Regia di Nancy Meyers vedi scheda film
Ho sempre avuto parecchi pregiudizi nei confronti di questo film, visione varie volte iniziata nel corso degli anni e mai portata a termine per vari motivi inconsci, quindi irricordabili e inspiegabili. Ma, finalmente, quasi tre lustri dopo l’uscita, complice una prof. di inglese amante delle commedie (che aveva già “colpito”, maldestramente, qui) , ho potuto apprezzarne i numerosi pregi grazie soprattutto ad un elemento che non avevo preso in considerazione prima: il film va assolutamente visto in lingua originale (con sottotitoli parimenti in americano per capire le accozzaglie di sillabe bofonchiate dagli attori tutti [perché la maggior-parte degli attori americani non pronuncia parole, le mangia]). Il doppiaggio italiano, infatti, non riesce a rendere la brillantezza dei dialoghi a dir poco scintillanti del testo originale, a causa forse di difficoltà linguistiche specifiche (per ogni 5 parole in inglese/americano, di media, ne occorrono oltre il doppio per renderne il senso in italiano) che di conseguenza portano ad “adattamenti” in fase di traduzione.
Tenuto conto di questo aspetto, dicevamo, “What women want” è una vera sorpresa. Una commedia brillante che richiama sia la classica “screwball comedy” del periodo d’oro hollywoodiano (anni 40/50), con il palese omaggio a Frank Capra per la svolta fantastica della trama ed il finale consolatorio, che l’opera di maestri quali Billy Wilder e Howard Hawks, rendendo godibilissima la vicenda raccontata.
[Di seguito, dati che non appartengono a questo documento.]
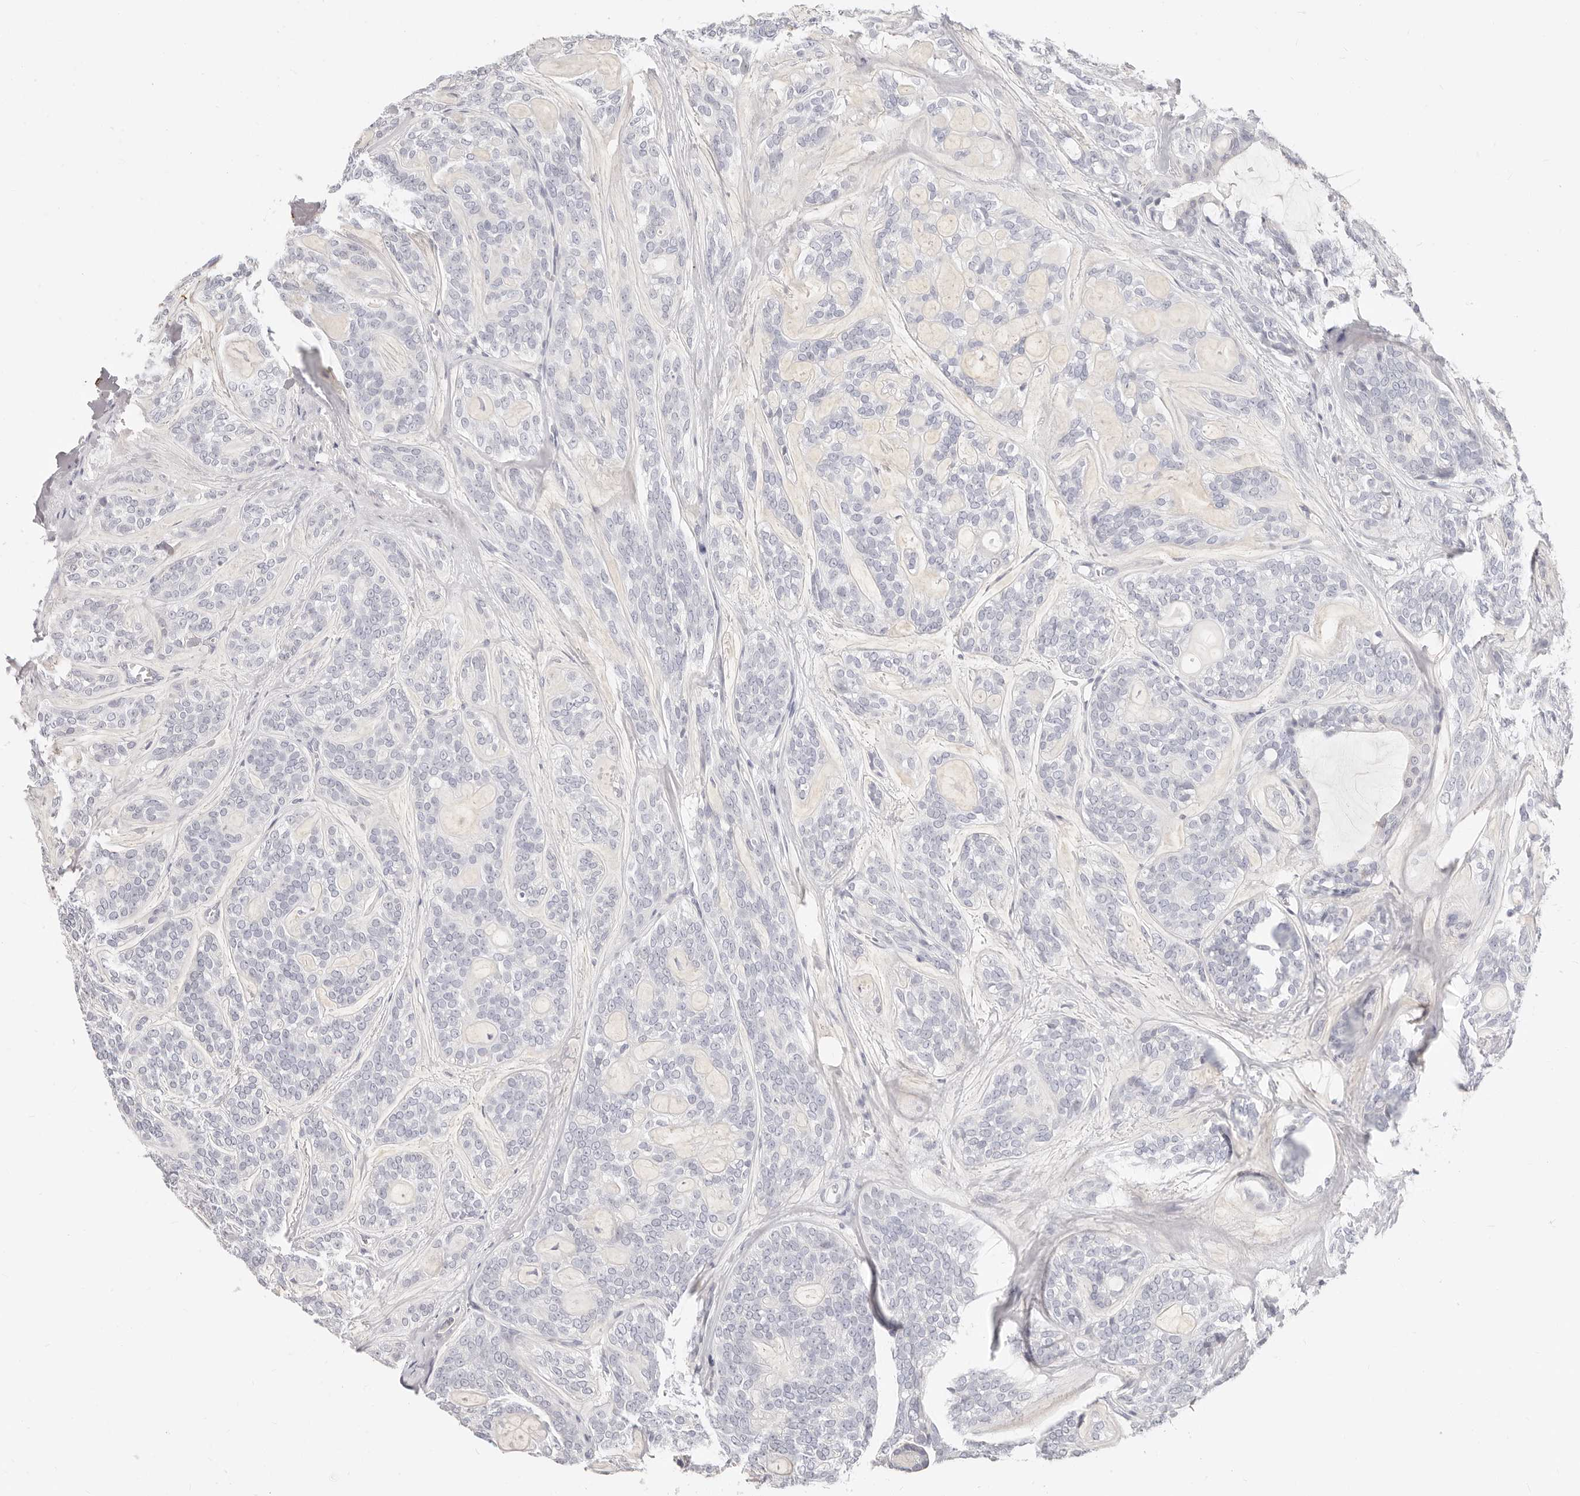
{"staining": {"intensity": "negative", "quantity": "none", "location": "none"}, "tissue": "head and neck cancer", "cell_type": "Tumor cells", "image_type": "cancer", "snomed": [{"axis": "morphology", "description": "Adenocarcinoma, NOS"}, {"axis": "topography", "description": "Head-Neck"}], "caption": "Immunohistochemistry image of neoplastic tissue: head and neck cancer stained with DAB (3,3'-diaminobenzidine) shows no significant protein expression in tumor cells.", "gene": "ASCL1", "patient": {"sex": "male", "age": 66}}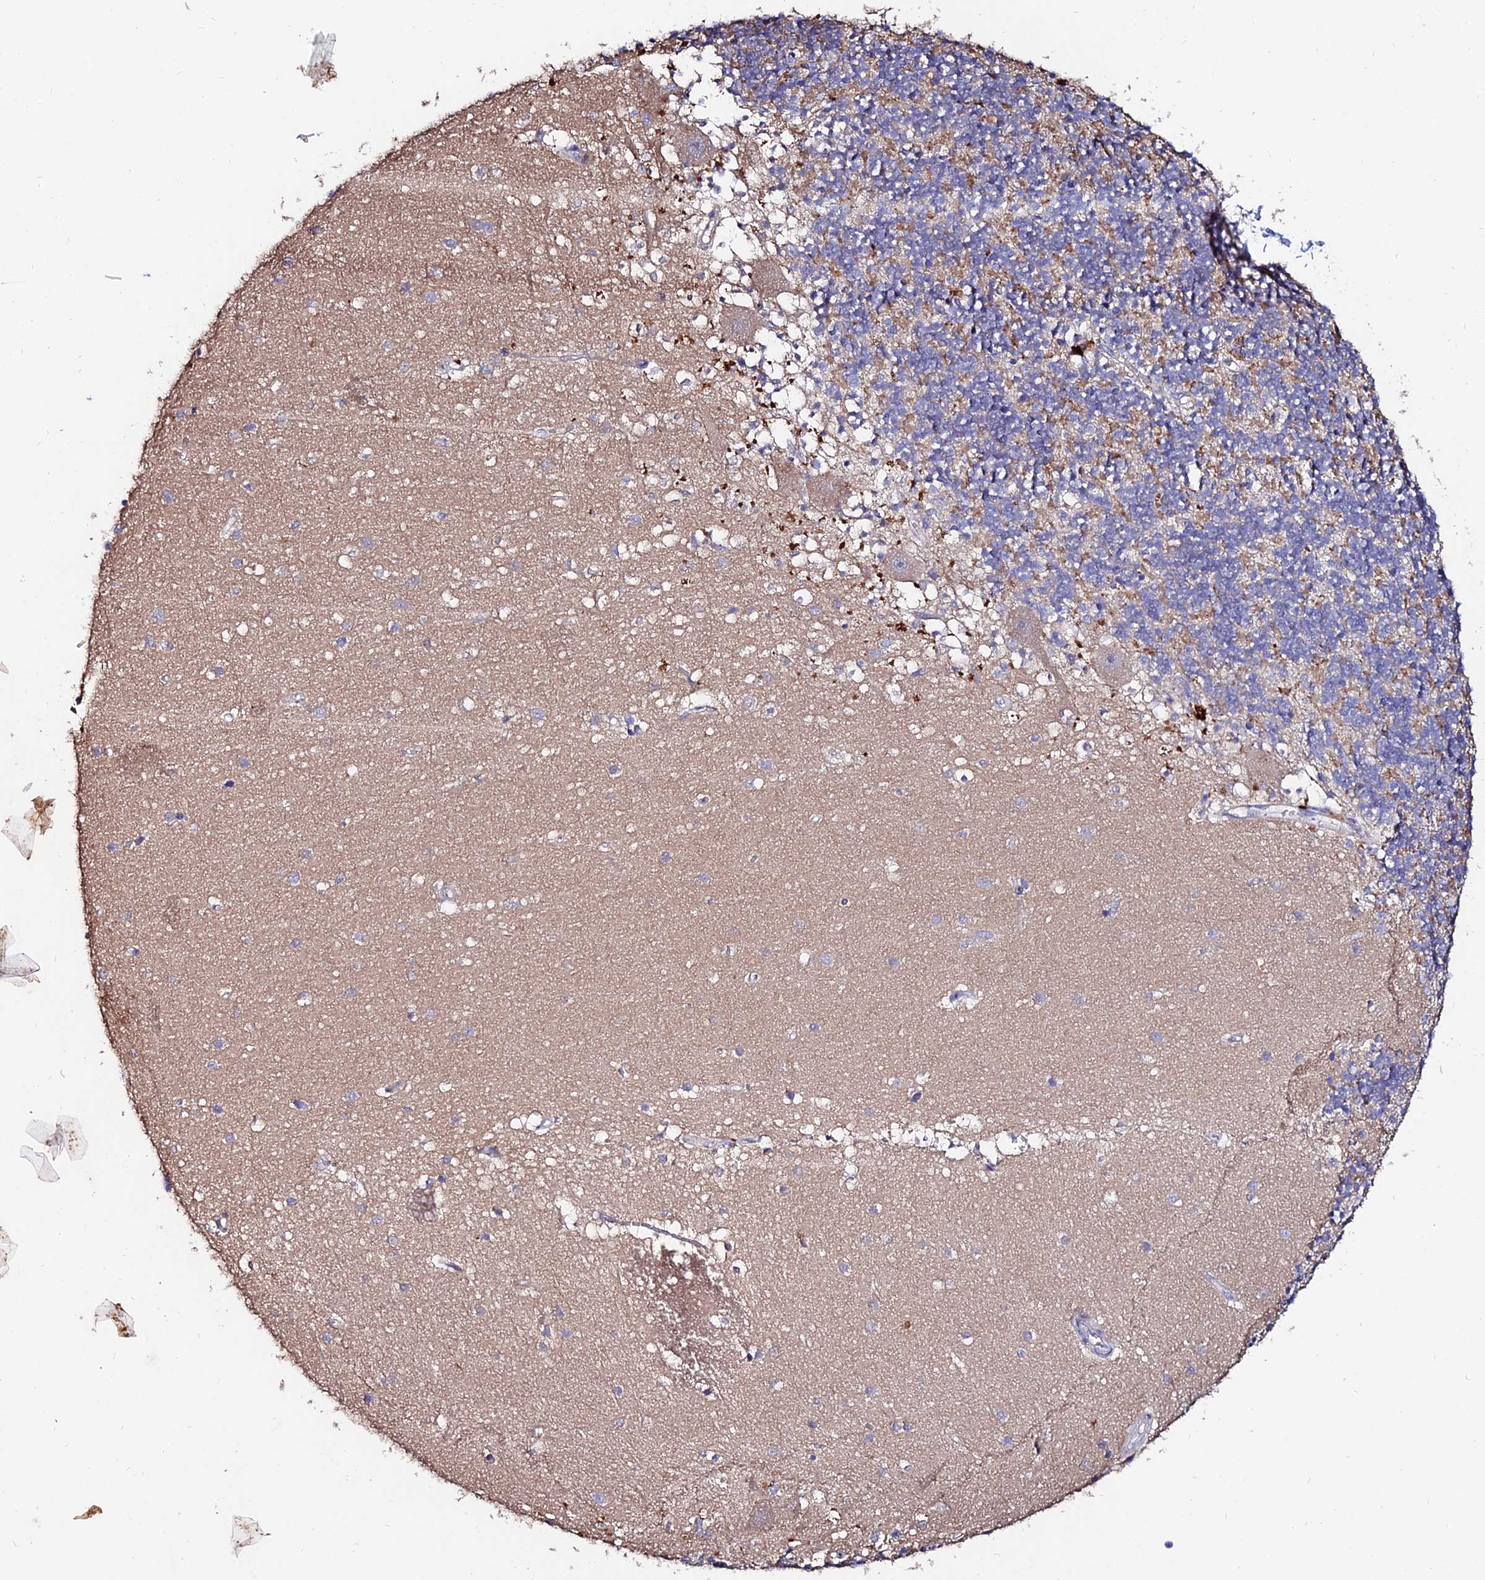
{"staining": {"intensity": "moderate", "quantity": "<25%", "location": "cytoplasmic/membranous"}, "tissue": "cerebellum", "cell_type": "Cells in granular layer", "image_type": "normal", "snomed": [{"axis": "morphology", "description": "Normal tissue, NOS"}, {"axis": "topography", "description": "Cerebellum"}], "caption": "Human cerebellum stained for a protein (brown) reveals moderate cytoplasmic/membranous positive positivity in about <25% of cells in granular layer.", "gene": "ACTR5", "patient": {"sex": "male", "age": 54}}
La quale altro non sarebbe che una (originale) guerra dei sessi con un unico contendente, in pratica: la mente del protagonista Nick Marshall/Mel Gibson, noto misogino e sciupafemmine, che si ritrova improvvisamente capace (quasi) magicamente di leggere le menti delle rappresentanti dell’altro sesso, comprese ex-mogli e figlie. Tale spunto, ottimamente sviluppato, permette di godersi appieno una trama abbastanza lineare nella sua classicità ma realmente divertente in numerose situazioni, quali la notte di sesso con Lola/Marisa Tomei, i duetti silenziosi con Darcy/Helen Hunt o i goffi tentativi del protagonista di liberarsi della “maledizione”. Ulteriore valore aggiunto, infine, l’ottimo lavoro di immedesimazione di tutti i protagonisti, completamente a loro agio nel mood brillante e giocoso della pellicola, soprattutto di un convincente Mel Gibson che non sarà (mai) Cary Grant, James Stewart o Rock Hudson ma in questo frangente gigioneggia piacevolmente come raramente gli capiterà in futuro.